A recent first-in-humans clinical trial of single dissolvable MNPs for seasonal influenza vaccine showed that this novel vaccine delivery method is safe, immunogenic and preferred over traditional needle and syringe in a healthy adult population (18-49 years of age) [4]. There is no reason to believe that the safety profile of influenza vaccine delivered by MNPs is different in the immunocompromised host. In addition, MNPs have the potential of improving immunogenicity in high risk populations by targeting the skin, an immunologically rich site where Langerhans cells enhance antigen presentation to the downstream adaptive immune system. In animal studies, influenza vaccine delivered through MNPs resulted in an increased breadth of immunity, longer duration of protection and potential for dose sparing [5]. The intradermal administration of a lower dose of 9 micrograms instead of the regular 15 micrograms for each of the influenza vaccine strains is already FDA approved for prevention of influenza in adults between the ages of 18 and 64 years of age [6]. The use of intradermal hepatitis B vaccination in immunocompromised patients was shown to be an effective immunization strategy able to overcome the reduced immunogenicity of traditional vaccine delivery methods [7].
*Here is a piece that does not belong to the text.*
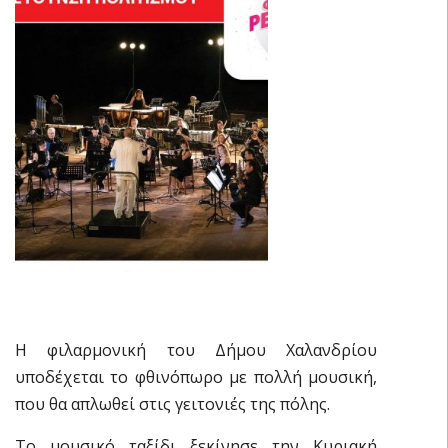
Η φιλαρμονική του Δήμου Χαλανδρίου
υποδέχεται το φθινόπωρο με πολλή μουσική,
που θα απλωθεί στις γειτονιές της πόλης.
Το μουσικό ταξίδι ξεκίνησε την Κυριακή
Also, nosocomial influenza infections are common on oncology wards emphasizing the importance of mandatory healthcare worker vaccination and the importance of immunization of family and close contacts. IDSA recommends that all close contacts (≥ 6 months of age) of immunocompromised hosts be vaccinated with IIV. However in the US, and despite the current universal recommendation, seasonal influenza vaccination coverage in adults is only 43% [8]. Live attenuated influenza vaccine (LAIV) could be given to healthy non-pregnant close contacts aged 2-49 years, however for the past 2 influenza seasons, the CDC’s Advisory Committee on Immunization Practices (ACIP) recommended against the use of LAIV due to poor efficacy notably in children.
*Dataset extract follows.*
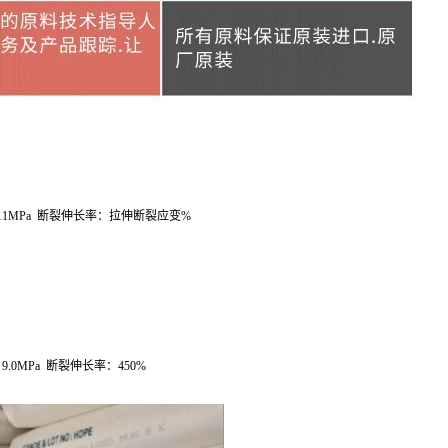
11MPa
断裂伸长率：拉伸断裂应变
%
Therefore, MNPs provide an attractive alternative to traditional intramuscular injection of influenza vaccine by being less invasive, especially for needle phobic patients. In addition, MNPs have the potential for self-administration. In the recently published phase 1 study, 96% of participants (48/50) stated they experienced no pain during the IIV MNP administration, and 70% (33/47) preferred the MNPs over other vaccine delivery methods for IIV. In addition, 25 subjects without any healthcare background were able to successfully self-administer IIV using MNPs [4]. This is in contrast to other intradermal vaccine delivery or even needle free jet injectors requiring skilled healthcare personnel for appropriate administration. In addition in the phase 1 study, the safety and immunogenicity profiles of self-administered MNP group did not differ from the group who received the IIV through MNPs applied by a trained healthcare worker. Also, the vaccine in the MNPs is stable at room temperature for at least a year [4] with minimal to no sharps waste allowing the potential for convenient in home vaccination.

MNPs can also be used with vaccine immunogens other than the seasonal influenza vaccine and many have been successfully tested by the MNP developer, Dr. Mark Prausnitz and his team from the Georgia Institute of Technology (personal communication).
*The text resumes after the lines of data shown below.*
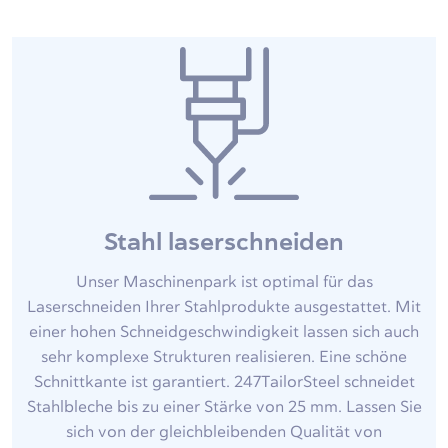
Stahl laserschneiden
Unser Maschinenpark ist optimal für das
Laserschneiden Ihrer Stahlprodukte ausgestattet. Mit
einer hohen Schneidgeschwindigkeit lassen sich auch
sehr komplexe Strukturen realisieren. Eine schöne
Schnittkante ist garantiert. 247TailorSteel schneidet
Stahlbleche bis zu einer Stärke von 25 mm. Lassen Sie
sich von der gleichbleibenden Qualität von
It is crucial to have a better understanding of the immunological mechanisms leading to the protective immune response induced by MNPs in the phase 1 trial. More clinical trials are needed to confirm the early results in larger groups and especially in immunocompromised hosts including patients with malignancies. If the patch is shown to have better acceptability and better immunogenicity in cancer patients, it could increase influenza vaccine uptake and protection against flu morbidity and mortality in this patient population.